The Russian government is working to nationalise oil and gas shipments along the Northern Sea Route. The country has already banned Russian Arctic shipping under a foreign flag since 1 February 2018. Now the Ministry of Industry and Trade elaborated a new bill specifying that ships carrying fossils through the route had to be built in Russia.

The Kremlin is consistent in its policy of backing users and suppliers of domestic products: only ships built in Russia will be allowed to carry oil, natural gas and coal along the Northern Sea Route, according to The Independent Barents Observer. The bill aimed at protecting the national shipbuilding industry has been recently elaborated by the Ministry of Industry and Trade. It follows a law banning the Russian Arctic shipping under a foreign flag. The latter was adopted at the end of 2017 and came into force on 1 February 2018, while the new bill will ultimately come into force in early 2019.

Although the new restriction could potentially be very unfavourable for local companies engaged in Arctic fossil mining and shipping, ministry officials said there would be exceptions allowing usage of foreign-made vessels in some cases. ''The whole existing fleet sailing under the Russian flag, that is all vessels belonging to Russian shipowners […], can be used until the lifetime service period runs out'', the ministry explained. Besides, the law lets the federal government permit shipment by vessels built outside Russia.

Novatek is building its fleet of ice-breaking LNG carriers in South Korea. Photo:

Currently, the Russian Arctic shipment is undergoing rapid growth. Last year, almost 10 million tonnes of goods were shipped via the Northern Sea Route, which is by 35% more than in 2016. The Russian Ministry of Natural Resources expects that annual shipping volume could reach 67 million tonnes by 2025, with about a half consisting of liquefied natural gas (LNG). Novatek's Yamal LNG project is meant to deliver around 17 million tonnes of LNG per year. The same amount will be produced by the projected Arctic LNG 2 plant when it starts production (presumably, in 2023).

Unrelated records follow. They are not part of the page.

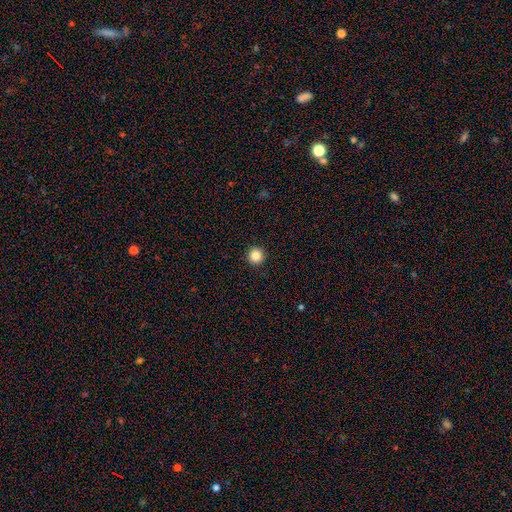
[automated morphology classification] smooth-or-featured: smooth: 85% | star or artifact: 11% | featured or disk: 4%
  how-rounded: round: 96% | in between: 3% | cigar-shaped: 1%
  merging: none: 94% | minor disturbance: 4% | major disturbance: 1% | merger: 1%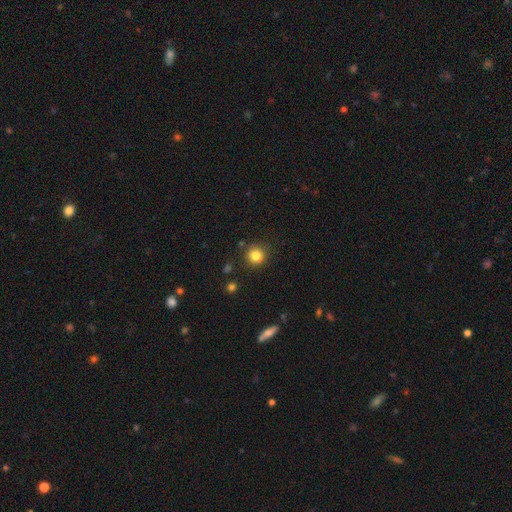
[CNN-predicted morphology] Smooth or featured: smooth — 83% (star or artifact — 11%)
How rounded: round — 93% (in between — 6%)
Merging: none — 87% (minor disturbance — 8%)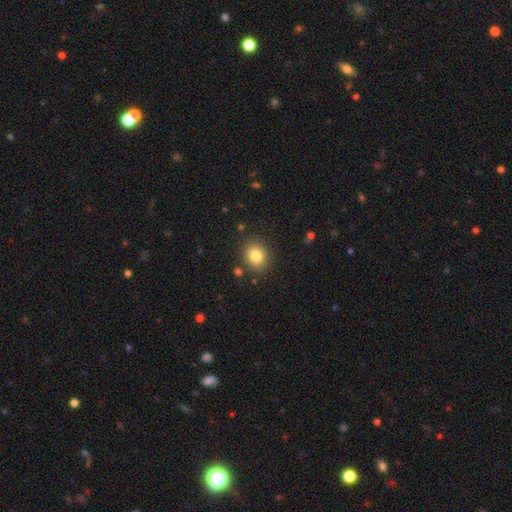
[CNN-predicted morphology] Smooth or featured? Predicted: smooth (p=0.81). How rounded? Predicted: round (p=0.70). Merging? Predicted: none (p=0.87).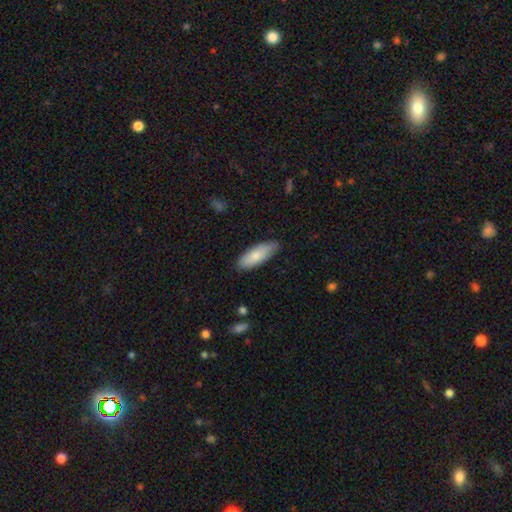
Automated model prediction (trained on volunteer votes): Smooth or featured: smooth — 80% (featured or disk — 15%)
How rounded: in between — 68% (cigar-shaped — 30%)
Merging: none — 83% (minor disturbance — 14%)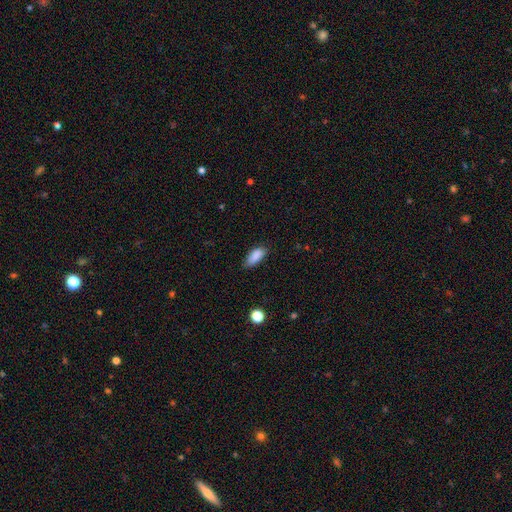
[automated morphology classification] Q: Smooth or featured?
A: smooth (88%); runner-up: star or artifact (8%)
Q: How rounded?
A: in between (83%); runner-up: cigar-shaped (14%)
Q: Merging?
A: none (73%); runner-up: minor disturbance (22%)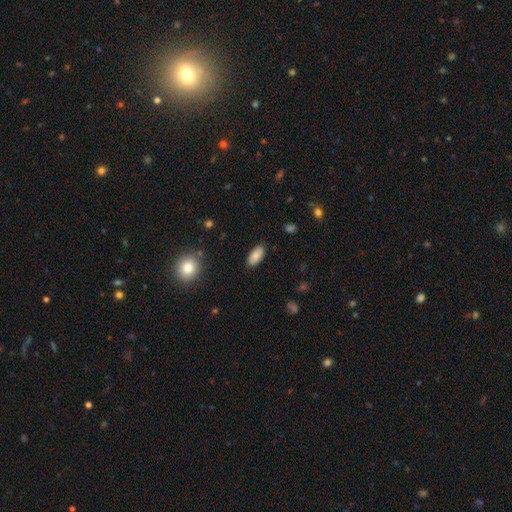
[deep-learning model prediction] A smooth galaxy with no disk features (85%) that is in between round and cigar-shaped (91%).

Vote fractions:
- Smooth or featured? smooth: 85% / featured or disk: 7% / star or artifact: 7%
- How rounded? in between: 91% / cigar-shaped: 7% / round: 2%
- Merging? none: 87% / minor disturbance: 10% / major disturbance: 2% / merger: 1%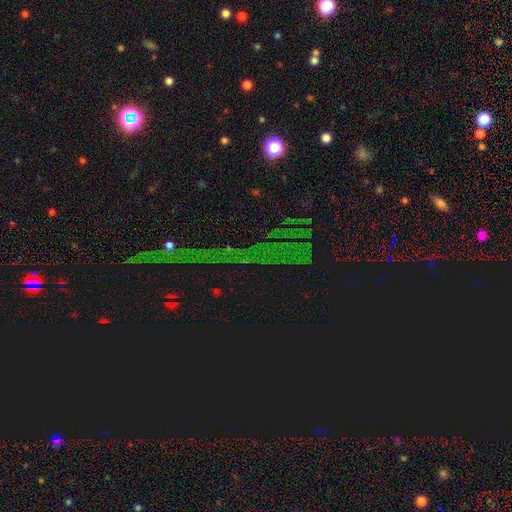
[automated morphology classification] smooth_or_featured: star or artifact (p=0.81) [alt: smooth p=0.10]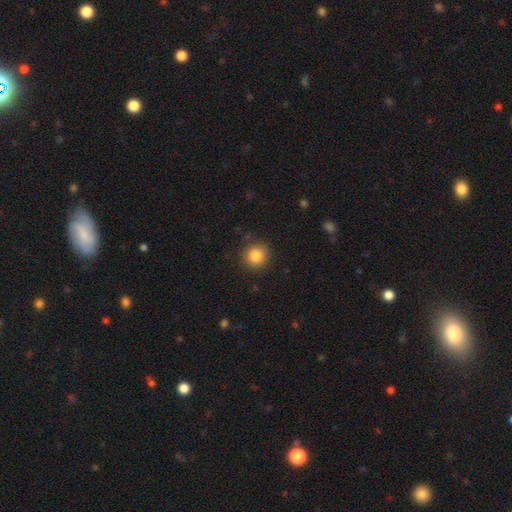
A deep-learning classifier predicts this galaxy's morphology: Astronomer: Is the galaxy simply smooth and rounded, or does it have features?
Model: smooth — 85%.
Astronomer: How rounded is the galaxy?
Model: round — 93%.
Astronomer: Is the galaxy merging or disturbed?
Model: none — 89%.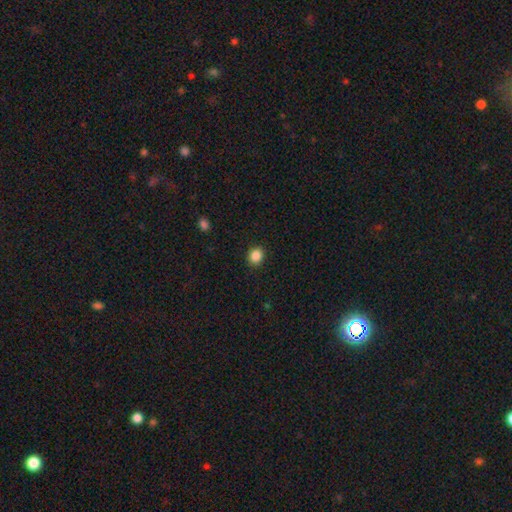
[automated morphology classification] This appears to be a smooth galaxy with no disk features (86%) that is round (72%). Merging: none (91%).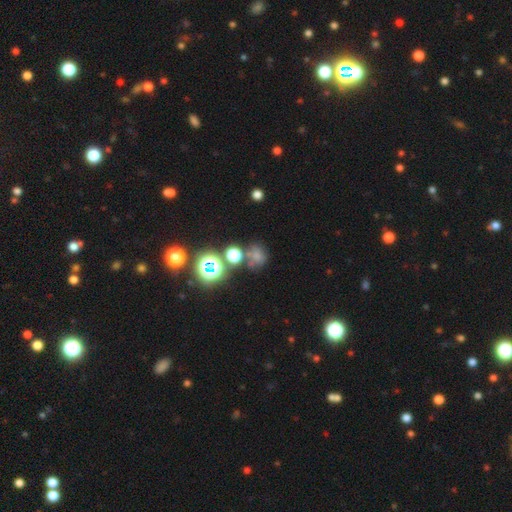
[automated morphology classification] This appears to be a smooth galaxy with no disk features (55%) that is round (73%). Merging: none (52%).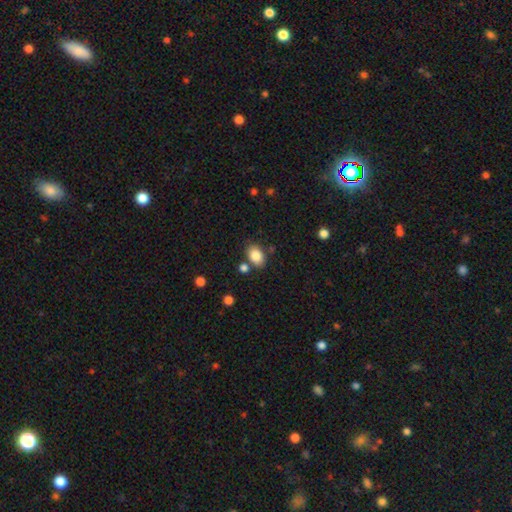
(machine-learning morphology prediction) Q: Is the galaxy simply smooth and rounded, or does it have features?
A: smooth — 85%.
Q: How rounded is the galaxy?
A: in between — 83%.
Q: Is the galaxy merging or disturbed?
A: none — 76%.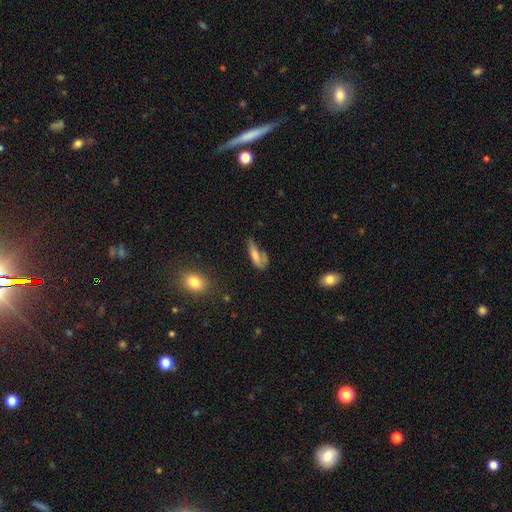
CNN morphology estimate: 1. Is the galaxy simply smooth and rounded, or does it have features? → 70% smooth, 20% featured or disk, 10% star or artifact.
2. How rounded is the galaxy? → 51% in between, 46% cigar-shaped, 4% round.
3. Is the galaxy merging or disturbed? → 36% none, 27% minor disturbance, 21% major disturbance, 15% merger.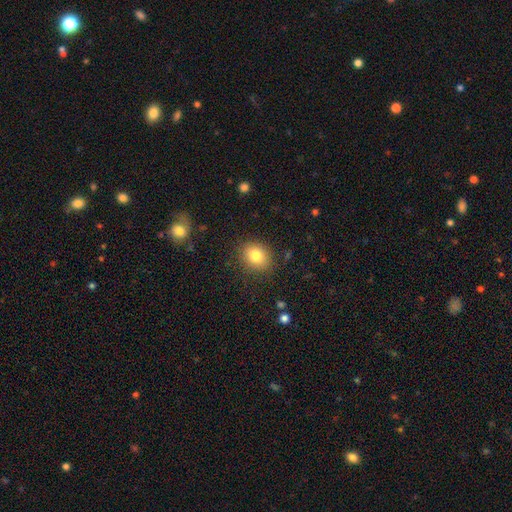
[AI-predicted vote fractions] Q: Smooth or featured?
A: smooth (82%); runner-up: star or artifact (10%)
Q: How rounded?
A: round (63%); runner-up: in between (37%)
Q: Merging?
A: none (86%); runner-up: minor disturbance (10%)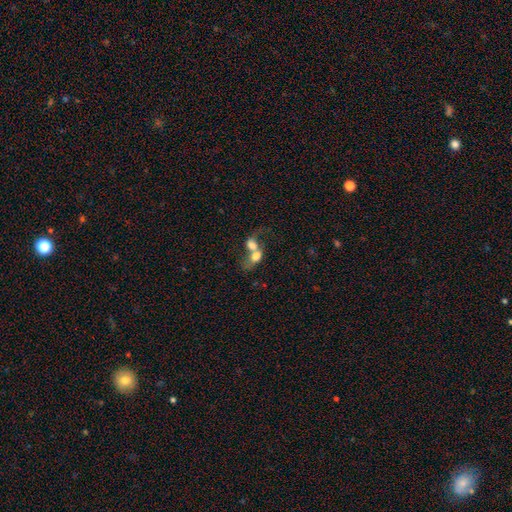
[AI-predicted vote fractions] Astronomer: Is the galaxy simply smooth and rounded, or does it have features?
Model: smooth — 63%.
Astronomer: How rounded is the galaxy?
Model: in between — 62%.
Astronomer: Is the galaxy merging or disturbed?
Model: merger — 80%.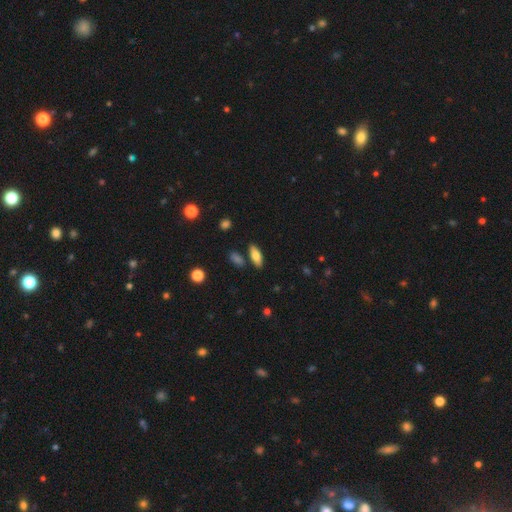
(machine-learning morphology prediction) A smooth galaxy with no disk features (76%) that is in between round and cigar-shaped (72%). Merging: none (82%).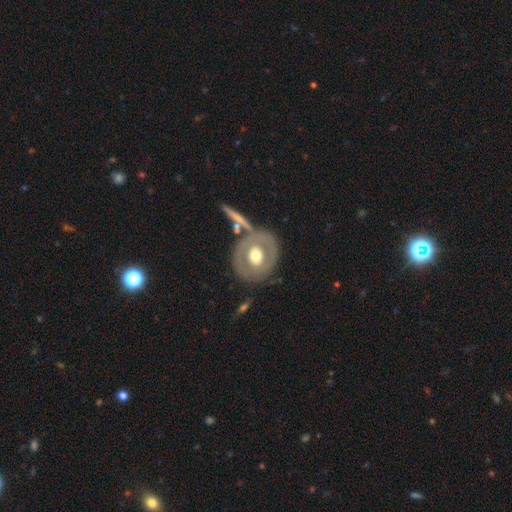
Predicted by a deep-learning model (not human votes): Smooth or featured? Predicted: featured or disk (p=0.51). Edge-on disk? Predicted: no (p=0.92). Merging? Predicted: none (p=0.74).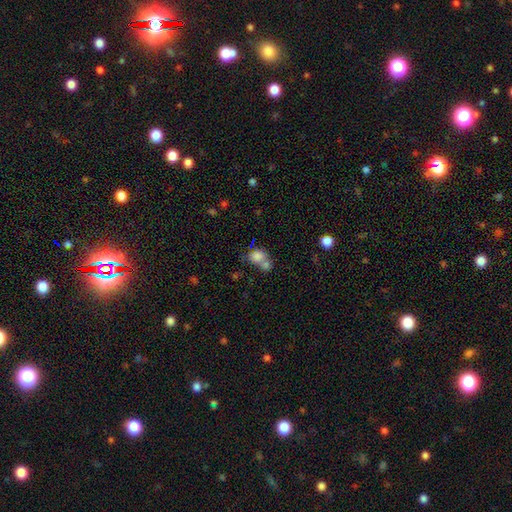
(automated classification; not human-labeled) A smooth galaxy with no disk features (78%) that is round (53%).

Vote fractions:
- Smooth or featured? smooth: 78% / featured or disk: 11% / star or artifact: 11%
- How rounded? round: 53% / in between: 46% / cigar-shaped: 1%
- Merging? merger: 55% / none: 29% / minor disturbance: 10% / major disturbance: 6%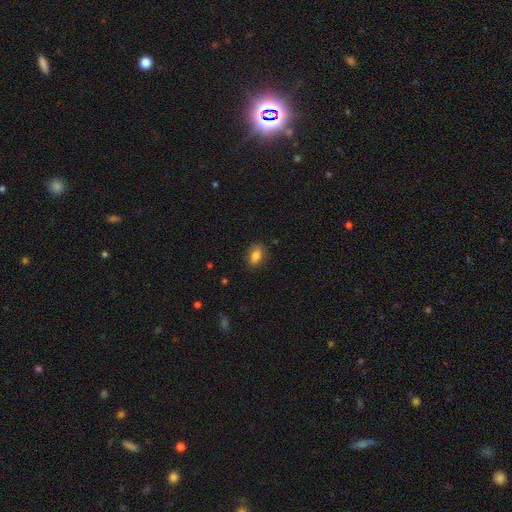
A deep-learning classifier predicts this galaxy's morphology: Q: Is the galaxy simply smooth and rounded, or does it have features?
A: smooth — 82%.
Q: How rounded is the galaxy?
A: in between — 83%.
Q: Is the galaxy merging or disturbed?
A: none — 82%.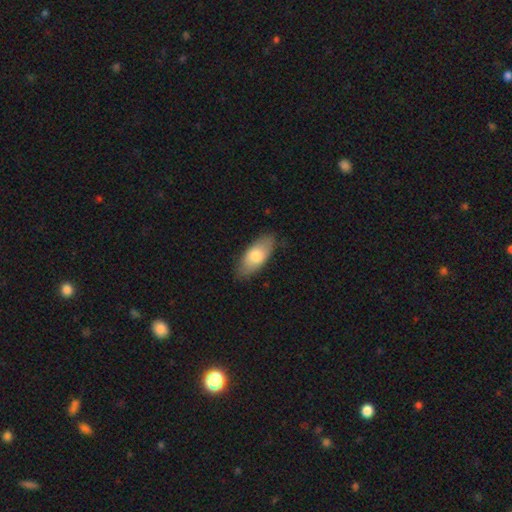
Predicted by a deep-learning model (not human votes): smooth_or_featured: smooth (p=0.75) [alt: featured or disk p=0.20]
how_rounded: in between (p=0.85) [alt: cigar-shaped p=0.12]
merging: none (p=0.81) [alt: minor disturbance p=0.15]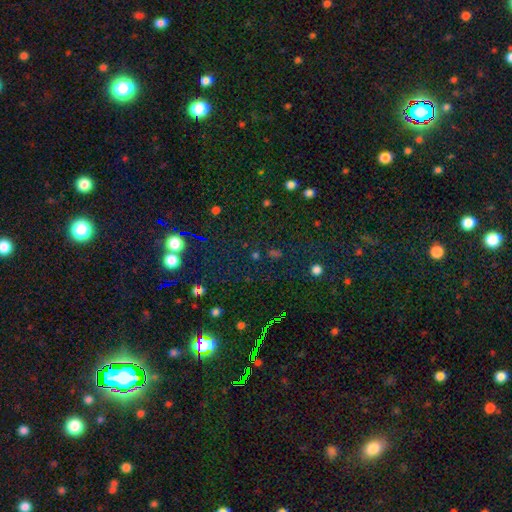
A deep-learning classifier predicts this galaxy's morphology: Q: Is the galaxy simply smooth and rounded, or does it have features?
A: star or artifact — 65%.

Meanwhile, Novatek will enjoy exceptions to the new bill. The producer is already allowed to use tankers sailing under foreign flags in the Yamal LNG project, and the lion's share of the vessels serving upcoming projects are likely to be built abroad, as the company is building its fleet of ice-breaking LNG carriers in South Korea. In addition, Novatek is in dialogue with Chinese COSCO shipping company over LNG shipment.